Putting her marker down, Sarai pulled down a map and grabbed a pointer from the wall. “Alright then, story time. Let’s see talk about what happens if we change the course of history just slightly.” The children all groaned. Telling them a story made them feel demeaned. Ah well, they’d get used to it. Sarai swung her pointer onto the map, tapping a part of the Iberian Peninsula known as Barcelona.
* * *
Bartomeu Abela walked into the throne room in full armor, and knelt before his ruler, the King of Aragon, Marti d’Arago.
“You called for me, my Lord?” The King stared directly at him, his piercing brown eyes seeming to dissect the man kneeling in front of him, one of those he had entrusted with his campaign against Castile. “Bartomeu, there has been a… change of plans.”
"What do you mean?" he asked. That phrase could be many things. "We have discussed many things about the war with Castile, but one of my advisers has told me something very... interesting. I cannot ignore her without giving her time to give me evidence. As such, instead of moving out immediately after the first advance, your slightly unorthodox tactics will be reserved for later. Possibly after we have made some headway into Castile."

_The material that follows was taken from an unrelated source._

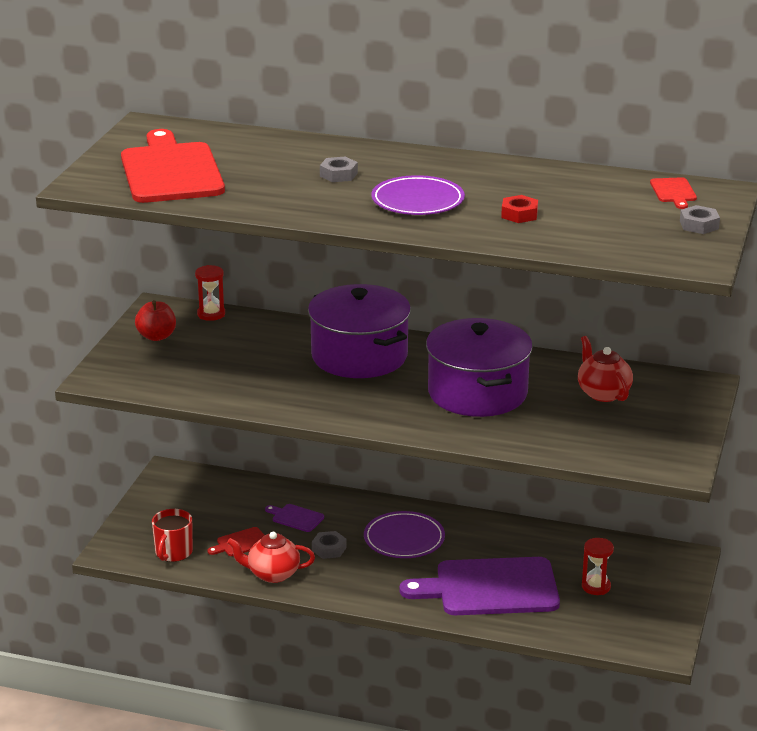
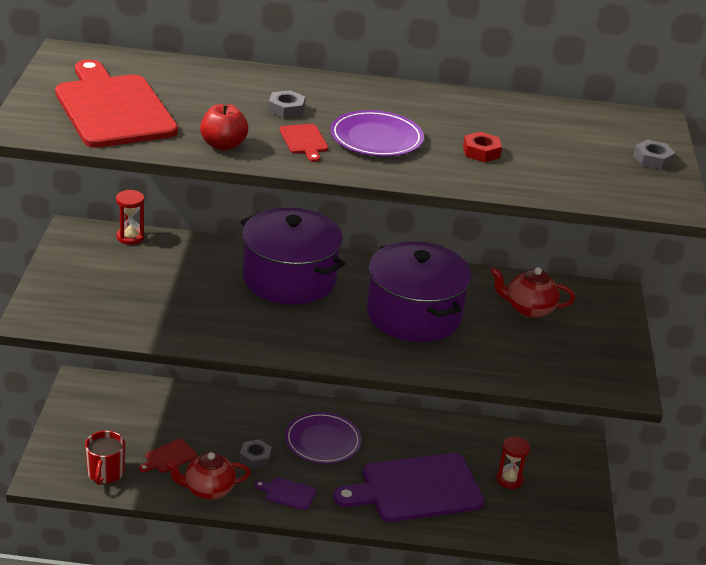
camera: 15 degrees left, 5 degrees up
(156, 336) = (82, 265): red apple -> red apple (223, 145)
(296, 517) = (215, 425): purple cutting board -> purple cutting board (288, 493)
(603, 393) = (528, 309): red teapot -> red teapot turned 45 degrees counterclockwise
(673, 192) = (612, 123): red cutting board -> red cutting board (304, 141)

"But, my Lord, without a secondary force to cut off reinforcem--" Bartomeu tried to argue, but was cut off. "No, my decision is final. You will remain in Barcelona until I allow you to move out. However, with most of the generals leaving, you won't be doing nothing. I shall have you advise me on matters of this war."
The man hung his head in defeat. Those generals of yours are all old idiots who can't see anything besides head on engagements... he thought viciously. Taking a deep breath, he stood and bowed. "I will follow your every command, my Lord."